Contains mature sexual situations.

Simple Math

by MaryReilly

Disclaimer: This is slash fanfiction, and alludes to male/male love. If you don’t like that sort of stuff, may I suggest you go back to learning how to use the mouse properly so that you won’t click on links like this anymore.

I don’t own any of the people you recognize, and unlike Sony, I won’t even pretend to. They belong to MGM, and you can find more info from their website and also at the Ian Fleming Foundation website. I’m just writing stuff for free, because I like getting email about it - hint, hint. And frankly, even if I did own them, I’d probably still write fan fiction because it’s so much damn fun!

And respectful worship on bended knee to the writings and stylings of Len Deighton, author of many fabulous novels on the intriguing art of espionage.

All quotes in Gaeilge (unless otherwise noted) are seanfhocal (proverbs) taken from the Daltaí na Gaeilge Daltaí Seanfhocal Archive. Daltaí na Gaeilge, meaning “Students of the Irish Language,” is a non-profit organization dedicated to promoting and teaching the Irish language. However, the first quote is a line from the traditional Irish tune, “Moll Dubh A’Ghleanna”/ “Dark Moll of the Valley.”


Ó imigh uiam ‘s nach pill go brách orm!
Depart from me and do not come again!

It was just a matter of logic; plain, simple math. Either James and I were meant to be together, or we weren’t. Xenia stared at me as I continued to quietly rip the intelligence report that she had handed me into bits.

“Is everything all right?”

I didn’t look at her. Would he forgive me? Would he even remember me? I laughed harshly, and Xenia jumped. I think I was scaring her, but I couldn’t make myself care. She paled to wretched insignificance beside the simple possibility that I would see James again.

Had he spent the last few years as I had, seeing my lost love in every lock of blue-black hair that had crossed my path? Nights of passion made pointless by an unexpected memory? Or had it been easier for him, thinking that I was dead?

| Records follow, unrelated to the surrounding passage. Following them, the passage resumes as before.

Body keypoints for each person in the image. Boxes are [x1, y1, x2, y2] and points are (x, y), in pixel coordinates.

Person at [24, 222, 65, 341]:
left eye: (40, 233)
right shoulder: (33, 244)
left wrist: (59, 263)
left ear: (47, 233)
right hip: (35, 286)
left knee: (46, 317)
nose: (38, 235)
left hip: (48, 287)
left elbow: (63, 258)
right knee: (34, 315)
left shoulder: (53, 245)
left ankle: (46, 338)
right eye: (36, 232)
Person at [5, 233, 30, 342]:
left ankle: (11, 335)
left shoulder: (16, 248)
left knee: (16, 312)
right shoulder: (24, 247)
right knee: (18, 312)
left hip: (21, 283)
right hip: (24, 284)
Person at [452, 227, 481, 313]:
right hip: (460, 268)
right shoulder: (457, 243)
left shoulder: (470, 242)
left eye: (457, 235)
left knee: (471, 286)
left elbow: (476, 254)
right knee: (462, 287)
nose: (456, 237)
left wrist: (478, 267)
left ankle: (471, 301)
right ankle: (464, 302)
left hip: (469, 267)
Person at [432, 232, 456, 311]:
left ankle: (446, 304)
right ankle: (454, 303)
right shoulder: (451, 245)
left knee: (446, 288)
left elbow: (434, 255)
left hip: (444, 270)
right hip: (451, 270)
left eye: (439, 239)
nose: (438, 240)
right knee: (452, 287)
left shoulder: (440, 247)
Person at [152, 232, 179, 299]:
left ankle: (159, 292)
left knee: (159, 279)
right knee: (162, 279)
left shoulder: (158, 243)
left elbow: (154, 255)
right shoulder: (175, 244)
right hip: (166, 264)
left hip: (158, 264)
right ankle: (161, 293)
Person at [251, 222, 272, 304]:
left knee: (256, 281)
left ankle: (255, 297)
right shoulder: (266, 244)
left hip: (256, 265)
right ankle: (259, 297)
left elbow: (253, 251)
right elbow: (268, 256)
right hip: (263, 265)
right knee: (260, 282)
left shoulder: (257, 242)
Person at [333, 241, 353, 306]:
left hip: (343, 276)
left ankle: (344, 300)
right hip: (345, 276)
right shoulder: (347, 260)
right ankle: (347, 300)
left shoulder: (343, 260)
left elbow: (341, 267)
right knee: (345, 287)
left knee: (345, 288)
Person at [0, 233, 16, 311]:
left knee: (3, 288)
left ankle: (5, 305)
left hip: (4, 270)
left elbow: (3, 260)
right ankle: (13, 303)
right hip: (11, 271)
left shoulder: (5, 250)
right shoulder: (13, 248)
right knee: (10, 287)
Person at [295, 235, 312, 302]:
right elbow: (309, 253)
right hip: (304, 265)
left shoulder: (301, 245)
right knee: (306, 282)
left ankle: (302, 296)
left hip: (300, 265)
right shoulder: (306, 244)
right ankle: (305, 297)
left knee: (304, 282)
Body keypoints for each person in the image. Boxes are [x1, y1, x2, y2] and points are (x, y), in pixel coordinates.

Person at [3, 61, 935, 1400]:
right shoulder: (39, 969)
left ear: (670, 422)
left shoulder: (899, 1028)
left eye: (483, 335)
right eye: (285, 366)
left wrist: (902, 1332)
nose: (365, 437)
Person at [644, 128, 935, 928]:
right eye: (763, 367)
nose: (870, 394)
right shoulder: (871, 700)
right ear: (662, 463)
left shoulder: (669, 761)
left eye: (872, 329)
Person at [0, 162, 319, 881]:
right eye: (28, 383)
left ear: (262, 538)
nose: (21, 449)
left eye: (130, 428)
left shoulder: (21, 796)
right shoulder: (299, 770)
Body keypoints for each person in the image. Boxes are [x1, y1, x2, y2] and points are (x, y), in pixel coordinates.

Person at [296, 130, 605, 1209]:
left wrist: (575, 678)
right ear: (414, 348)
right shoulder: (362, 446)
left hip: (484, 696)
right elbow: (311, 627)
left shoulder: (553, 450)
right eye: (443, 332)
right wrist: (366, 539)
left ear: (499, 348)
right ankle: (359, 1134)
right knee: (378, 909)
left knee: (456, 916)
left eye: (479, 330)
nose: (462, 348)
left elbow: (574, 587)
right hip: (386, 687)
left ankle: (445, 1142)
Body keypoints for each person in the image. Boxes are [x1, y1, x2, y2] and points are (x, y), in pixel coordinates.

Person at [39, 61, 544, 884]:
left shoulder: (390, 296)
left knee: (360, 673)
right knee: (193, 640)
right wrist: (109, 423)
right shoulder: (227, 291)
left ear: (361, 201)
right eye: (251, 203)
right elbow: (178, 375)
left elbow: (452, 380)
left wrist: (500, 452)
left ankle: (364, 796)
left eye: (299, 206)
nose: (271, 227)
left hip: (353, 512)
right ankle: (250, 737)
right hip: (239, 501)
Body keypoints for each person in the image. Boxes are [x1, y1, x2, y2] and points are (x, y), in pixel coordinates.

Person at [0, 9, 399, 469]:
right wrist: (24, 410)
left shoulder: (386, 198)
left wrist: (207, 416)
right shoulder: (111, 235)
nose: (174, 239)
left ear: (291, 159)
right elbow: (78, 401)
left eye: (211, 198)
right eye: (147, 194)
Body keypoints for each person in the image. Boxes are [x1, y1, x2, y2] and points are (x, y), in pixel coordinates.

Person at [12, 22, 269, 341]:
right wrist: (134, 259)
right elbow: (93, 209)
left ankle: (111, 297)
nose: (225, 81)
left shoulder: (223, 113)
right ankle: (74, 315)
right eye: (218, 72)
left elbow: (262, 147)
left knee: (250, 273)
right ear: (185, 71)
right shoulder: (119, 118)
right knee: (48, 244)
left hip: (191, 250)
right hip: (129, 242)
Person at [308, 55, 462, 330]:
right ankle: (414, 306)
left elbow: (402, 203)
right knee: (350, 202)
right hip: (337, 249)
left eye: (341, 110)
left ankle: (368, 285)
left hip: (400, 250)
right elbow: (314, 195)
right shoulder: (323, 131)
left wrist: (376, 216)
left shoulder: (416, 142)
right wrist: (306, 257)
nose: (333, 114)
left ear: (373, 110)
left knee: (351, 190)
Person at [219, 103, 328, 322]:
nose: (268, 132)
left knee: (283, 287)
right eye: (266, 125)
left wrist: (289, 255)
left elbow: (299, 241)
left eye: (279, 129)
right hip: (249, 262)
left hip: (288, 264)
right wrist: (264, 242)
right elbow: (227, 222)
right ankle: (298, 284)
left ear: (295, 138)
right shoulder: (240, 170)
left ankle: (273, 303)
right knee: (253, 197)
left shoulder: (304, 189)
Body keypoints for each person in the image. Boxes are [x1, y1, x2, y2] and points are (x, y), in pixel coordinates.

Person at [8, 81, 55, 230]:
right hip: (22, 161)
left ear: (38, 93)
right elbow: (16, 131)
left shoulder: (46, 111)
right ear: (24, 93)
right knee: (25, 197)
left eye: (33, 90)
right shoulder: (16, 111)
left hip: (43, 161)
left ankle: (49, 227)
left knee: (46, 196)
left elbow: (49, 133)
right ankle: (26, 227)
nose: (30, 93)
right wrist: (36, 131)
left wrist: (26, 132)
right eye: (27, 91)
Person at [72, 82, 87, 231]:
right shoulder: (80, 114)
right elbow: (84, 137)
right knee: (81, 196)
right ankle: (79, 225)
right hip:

Had that made it worse? Had he tormented himself with the thought that he could have saved me? Or had he just patted himself on the back for a job well done?

With an impatient growl, I stood, and pulled Xenia to me. I had caught her off guard, and I pushed her down to the desk, trying to drown out my pointless fears in her fearsome sexuality. She responded exactly as I wanted her to, animalistic and eager. We shoved all the papers off the desk, and I took her right there. It was violent, and over quickly, even for us.

She didn’t ask why, and I didn’t tell her. I watched her dress, and kissed her before she walked away.

I smiled when I discovered that she had taken the remains of the report that I had been reading. It didn’t matter. I had more important things to do.

I had to prepare myself to see James again.

Castar na daoine ar a chéile, ach ní chastar na cnoic (ná na sléibhte).
The people encounter one another, but the hills never meet (nor the mountains).

Just take one step.

One step, James. Show me you forgive me. Show me I still come before Queen and country. One step.

“Alec?”

Never was my name sweeter than on James’ sweet, trembling lips. The gun wavered, and I knew that he would not shoot me. But I could see he was still fighting, that his beautiful eyes were still full of doubt and fear. Not of me; never of me. Of himself. My dark Irish beauty was afraid of what he might do. Not to me; for me. Could he let me go? Could he come to me?

One step, James. Come to me.

He swallowed hard, and raised the gun again. His eyes were hard, fighting to hold back tears of sorrow for what he knew he was going to lose.

He saw the hurt in my eyes, and only the timely appearance of Xenia, angry as a wet cat, saved him from the humiliation of breaking into tears in front of me again.

I steeled myself for what I had to do. My gamble had failed. The man I loved was lost to me forever.